Zoning for the 5 Corners site on Packard at State has no maximum height, but a PUD would be needed to bypass floor-area limits. | QPK Design

A second PUD, on Church St. across from East Quad, started out as a fairly modest proposal to replace a small apartment building and some rental houses with townhouses. But campus landlord Zaki Alawi quickly withdrew that project—the planning watcher hears that, with construction and financing costs soaring, the numbers didn’t work—and sold the site to Austin-based developer LV Collective. It’s now proposing a nineteen-story student high-rise with 1,050 beds.

LV Collective representative Kristen Hendrix emails that the developer “specifically targeted this site given its location, with frontage on Church St., south of the existing South University retail and high-density residential area.” When the project first came before the planning commission, members agreed that it responded to an urgent need for more housing, but several questioned whether it would be more appropriate for the developer to request an extension of the D1 zoning that ends on Willard St. just north of the proposed site.

The third PUD plan is dubbed “5 Corners” for its location at the five-way intersection of Packard, State, and Arbor streets.

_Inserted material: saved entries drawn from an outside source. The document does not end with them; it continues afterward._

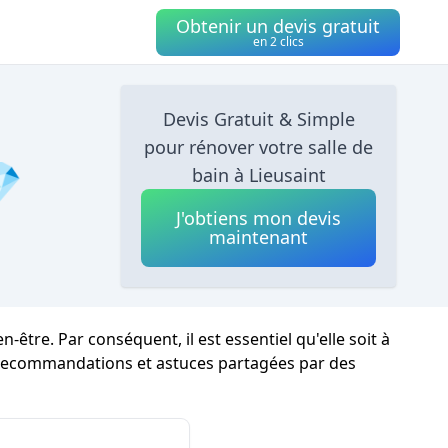
Obtenir un devis gratuit
en 2 clics
Devis Gratuit & Simple
pour rénover votre salle de
💎
bain à Lieusaint
J'obtiens mon devis
maintenant
tre. Par conséquent, il est essentiel qu'elle soit à
s recommandations et astuces partagées par des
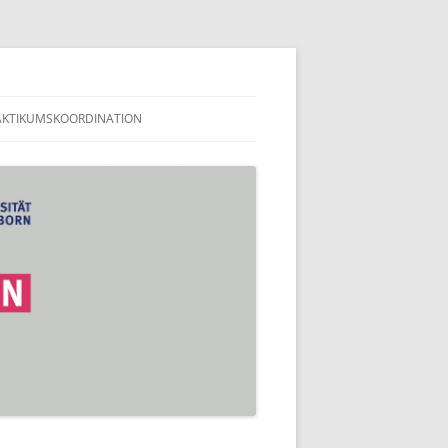
en
AKTIKUMSKOORDINATION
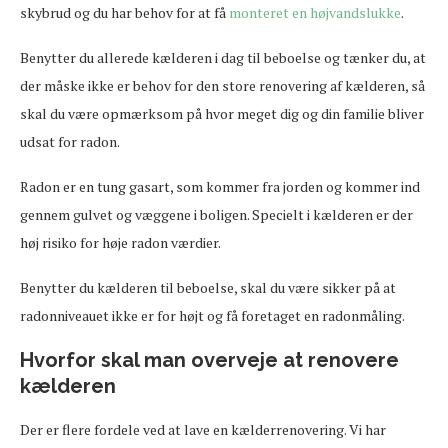
skybrud og du har behov for at få
monteret en højvandslukke
.
Benytter du allerede kælderen i dag til beboelse og tænker du, at
der måske ikke er behov for den store renovering af kælderen, så
skal du være opmærksom på hvor meget dig og din familie bliver
udsat for radon.
Radon er en tung gasart, som kommer fra jorden og kommer ind
gennem gulvet og væggene i boligen. Specielt i kælderen er der
høj risiko for høje radon værdier.
Benytter du kælderen til beboelse, skal du være sikker på at
radonniveauet ikke er for højt og få foretaget en radonmåling.
Hvorfor skal man overveje at renovere
kælderen
Der er flere fordele ved at lave en kælderrenovering. Vi har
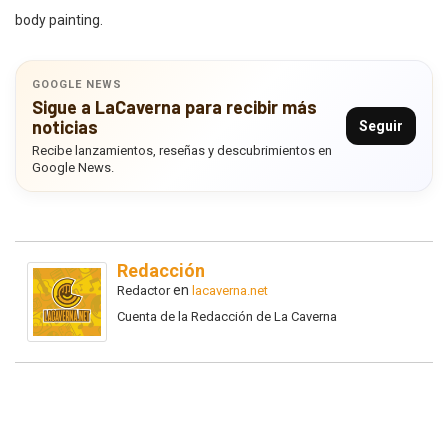
body painting.
GOOGLE NEWS
Sigue a LaCaverna para recibir más
noticias
Seguir
Recibe lanzamientos, reseñas y descubrimientos en
Google News.
Redacción
en
Redactor
lacaverna.net
Cuenta de la Redacción de La Caverna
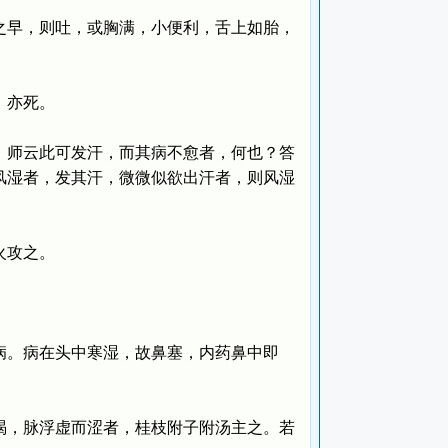
早，则吐，或胸满，小便利，舌上如胎，
，亦死。
师云此可发汗，而其病不愈者，何也？答
风湿者，发其汗，微微似欲出汗者，则风湿
火攻之。
。病在头中寒湿，故鼻塞，内药鼻中即
，脉浮虚而涩者，桂枝附子附汤主之。若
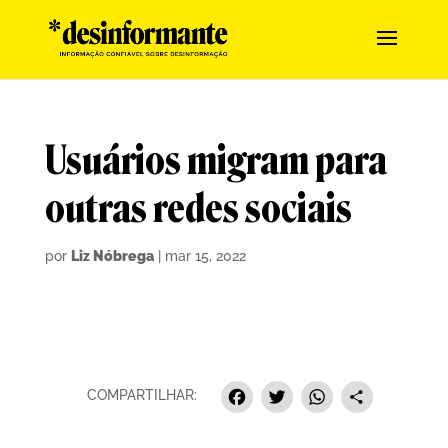
Usuários migram para
outras redes sociais
por
Liz Nóbrega
|
mar 15, 2022
F
T
W
S
COMPARTILHAR:
a
w
h
h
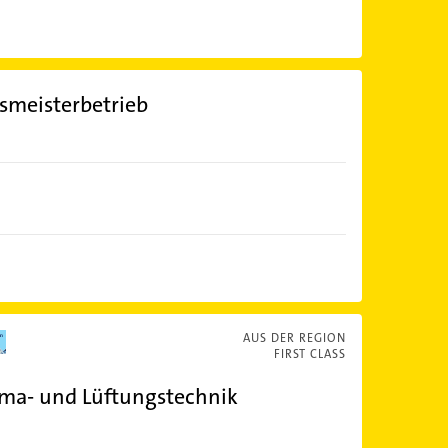
nsmeisterbetrieb
AUS DER REGION
FIRST CLASS
ima- und Lüftungstechnik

Proposed by Wyoming-based developer Timberwolf, LLC, the six-to-fourteen-story, 494-bed building would replace eleven low-rise residential and commercial structures, including the one fronting Packard that’s currently occupied by Jack’s Hardware and Sushi Town.

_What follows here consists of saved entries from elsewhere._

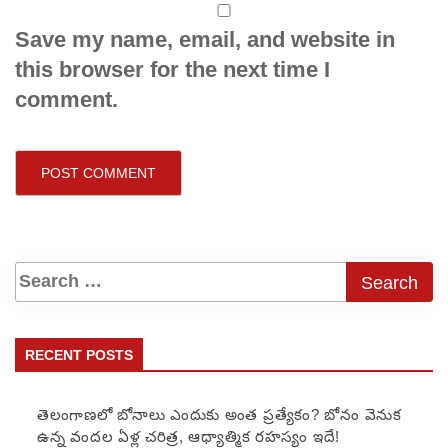
Save my name, email, and website in
this browser for the next time I
comment.
RECENT POSTS
తెలంగాణలో బోనాలు ఎందుకు అంత ప్రత్యేకం? బోనం వెనుక
ఉన్న వందల ఏళ్ల చరిత్ర, ఆధ్యాత్మిక రహస్యం ఇదే!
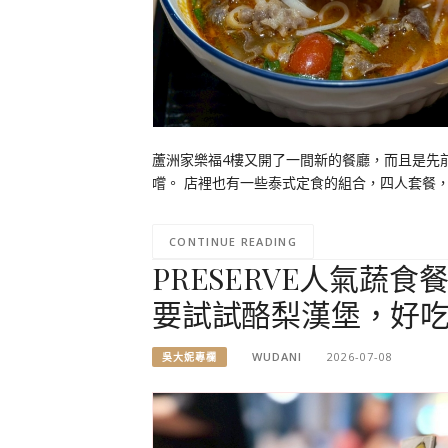
蘆洲家樂福4樓又開了一間新的餐廳，而且是先
嚐。 店裡也有一些泰式定食的組合，四人套餐
CONTINUE READING
PRESERVE人氣蔬
要試試酪梨漢堡，好吃
WUDANI
2026-07-08
吳大妮專欄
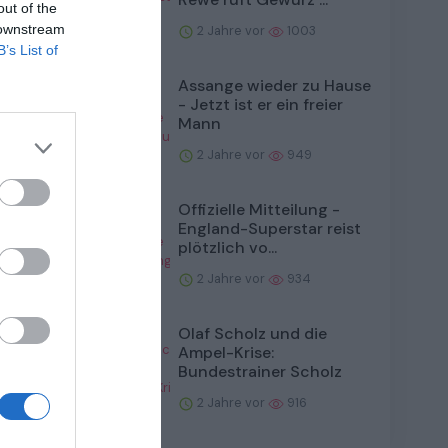
out of the
 downstream
2 Jahre vor
1003
B’s List of
Assange wieder zu Hause
- Jetzt ist er ein freier
Mann
2 Jahre vor
949
Offizielle Mitteilung -
England-Superstar reist
en-
plötzlich vo...
2 Jahre vor
934
Olaf Scholz und die
Ampel-Krise:
Bundestrainer Scholz
2 Jahre vor
916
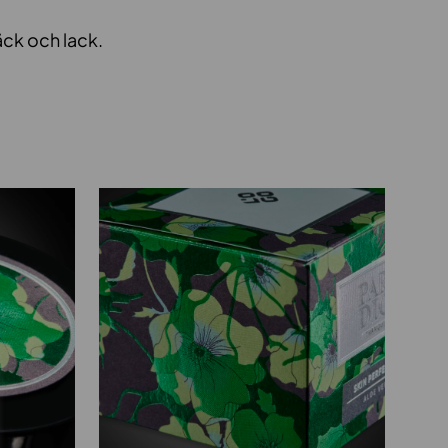
äck och lack.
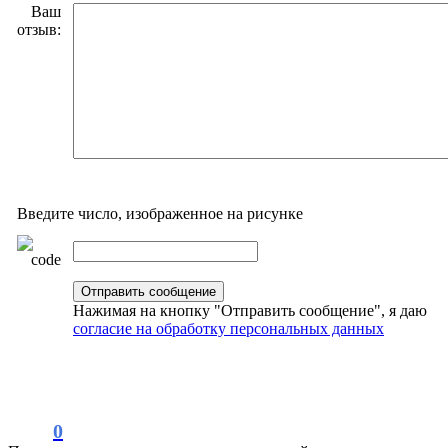
Ваш
отзыв:
Введите число, изображенное на рисунке
Нажимая на кнопку "Отправить сообщение", я даю
согласие на обработку персональных данных
0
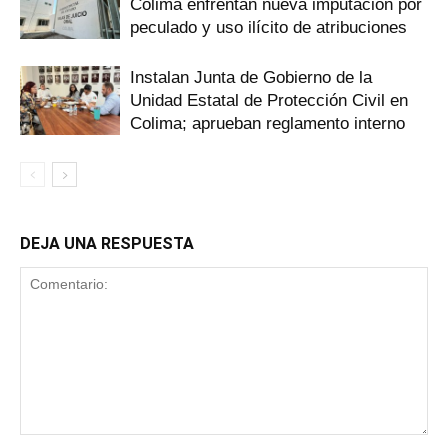
Colima enfrentan nueva imputación por
peculado y uso ilícito de atribuciones
Instalan Junta de Gobierno de la
Unidad Estatal de Protección Civil en
Colima; aprueban reglamento interno
DEJA UNA RESPUESTA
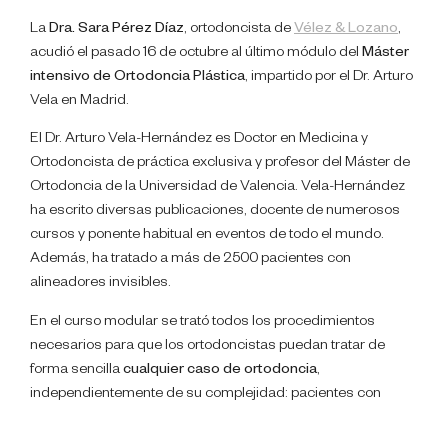
La
Dra. Sara Pérez Díaz
, ortodoncista de
Vélez & Lozano
,
acudió el pasado 16 de octubre al último módulo del
Máster
intensivo de Ortodoncia Plástica
, impartido por el Dr. Arturo
Vela en Madrid.
El Dr. Arturo Vela-Hernández es Doctor en Medicina y
Ortodoncista de práctica exclusiva y profesor del Máster de
Ortodoncia de la Universidad de Valencia. Vela-Hernández
ha escrito diversas publicaciones, docente de numerosos
cursos y ponente habitual en eventos de todo el mundo.
Además, ha tratado a más de 2500 pacientes con
alineadores invisibles.
En el curso modular se trató todos los procedimientos
necesarios para que los ortodoncistas
puedan tratar de
forma sencilla
cualquier caso de ortodoncia
,
independientemente de su complejidad: pacientes con
piñamiento, problemas de oclusión, pacientes con zonas
edéntulas (que les falten piezas), pacientes periodontales,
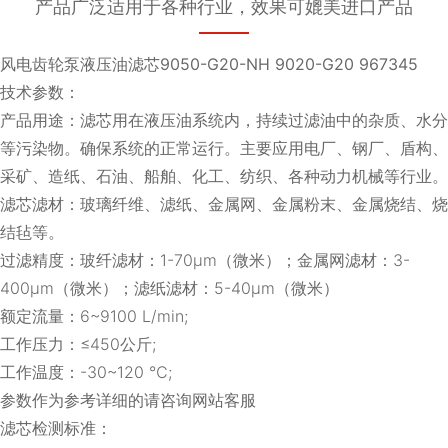
产品广泛适用于各种行业，效果可媲美进口产品
风电齿轮泵液压油滤芯9050-G20-NH 9020-G20 967345
技术参数：
产品用途：滤芯用在液压油系统内，持续过滤油中的杂质、水分
等污染物。确保系统的正常运行。主要应用电厂、钢厂、盾构、
采矿、造纸、石油、船舶、化工、纺织、各种动力机械等行业。
滤芯滤材：玻璃纤维、滤纸、金属网、金属粉末、金属烧结、烧
结毡等。
过滤精度：玻纤滤材：1-70μm（微米）；金属网滤材：3-
400μm（微米）；滤纸滤材：5-40μm（微米）
额定流量：6~9100 L/min;
工作压力：≤450公斤;
工作温度：-30~120 ℃;
参数作为参考详细的请咨询网站客服
滤芯检测标准：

Unlike the sites on Forest and Church, the area has commercial zoning with no maximum height, though it does have floor-area limits. Lenart says that in their pre-proposal meeting with the planning commission, the developers argued that “the businesses in that area were struggling …  and there was talk about how adding density might provide that area with an economic shot in the arm.”

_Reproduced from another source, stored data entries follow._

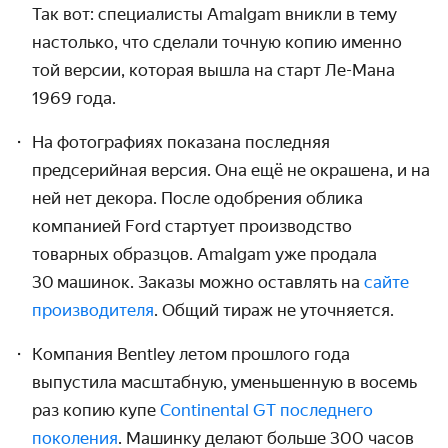
Так вот: специалисты Amalgam вникли в тему
настолько, что сделали точную копию именно
той версии, которая вышла на старт Ле-Мана
1969 года.
На фотографиях показана последняя
предсерийная версия. Она ещё не окрашена, и на
ней нет декора. После одобрения облика
компанией Ford стартует произ­водство
товарных образцов. Amalgam уже продала
30 машинок. Заказы можно оставлять на
сайте
производителя
. Общий тираж не уточняется.
Компания Bentley летом прошлого года
выпустила масштабную, уменьшенную в восемь
раз копию купе
Continental GT последнего
поколения
. Машинку делают больше 300 часов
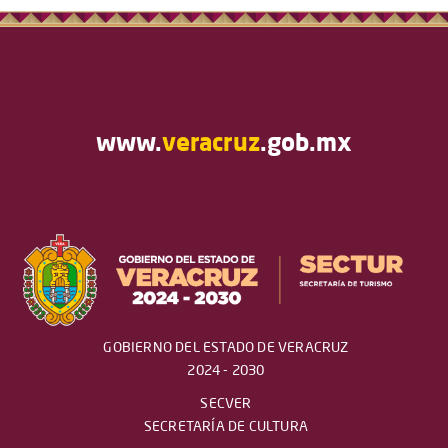
www.
veracruz
.gob.mx
GOBIERNO DEL ESTADO DE VERACRUZ
2024 - 2030
SECVER
SECRETARÍA DE CULTURA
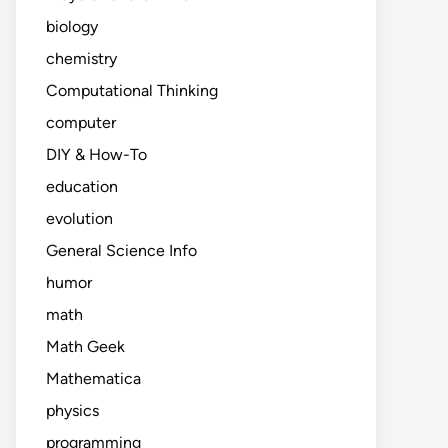
biology
chemistry
Computational Thinking
computer
DIY & How-To
education
evolution
General Science Info
humor
math
Math Geek
Mathematica
physics
programming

Lenart says commission members were disappointed that the site didn’t include the Domino’s Pizza shop at the corner’s point, without which “the design seemed uninspiring.” But the development would have more open space than other high-rises, with a plaza on the State St. side that links up to adjoining Forsythe Park.

Lenart acknowledges that considering PUDs ahead of the comprehensive plan may seem haphazard. But, he says, “we are not able to wave a magic wand and have these projects stay at bay during those conversations. So it will be a dynamic couple of years as we navigate” the proposals developers bring forward.

“We should encourage all levels of development,” says DDA board chair Tyler Kinley, vice president of local management and development company Praxis Properties. “Demand is increasing, and existing homes are rising in price because of lack of stock. More housing will bring down the pressure.” Referring to a satellite image of downtown, he adds, “The idea that Ann Arbor is full is wild. There are so many parking lots” that could be redeveloped.

Zoning changes in the next comprehensive plan could also make future PUDs unnecessary. Disch emails that the comprehensive process “provides an excellent opportunity for equitable public engagement around how to translate the principles and priorities like affordability and sustainability that Ann Arbor voters have identified in recent elections and millages into zoning.”

Lenart anticipates the possibility of far-reaching changes from the next plan. “Is the downtown what we envisioned it would be ten or twenty years ago?” he asks. “Market demand for housing could be realized as growth outside of the downtown core by extending the limits of the downtown, or it could be realized within the downtown core by re-envisioning what is allowable in terms of height limitations.”

Kinley hopes to facilitate what he calls “good faith” conversations during the rezoning process, although he isn’t overly optimistic. “What I’m worried about is that it will become entrenched warfare rather than a discussion,” he says. “Density advocates can’t dismiss nervousness about losing a sense of place. And it’s not fair for the other side to say, ‘I don’t think Ann Arbor should change,’ because it is changing. And the change can lead to more affordability.”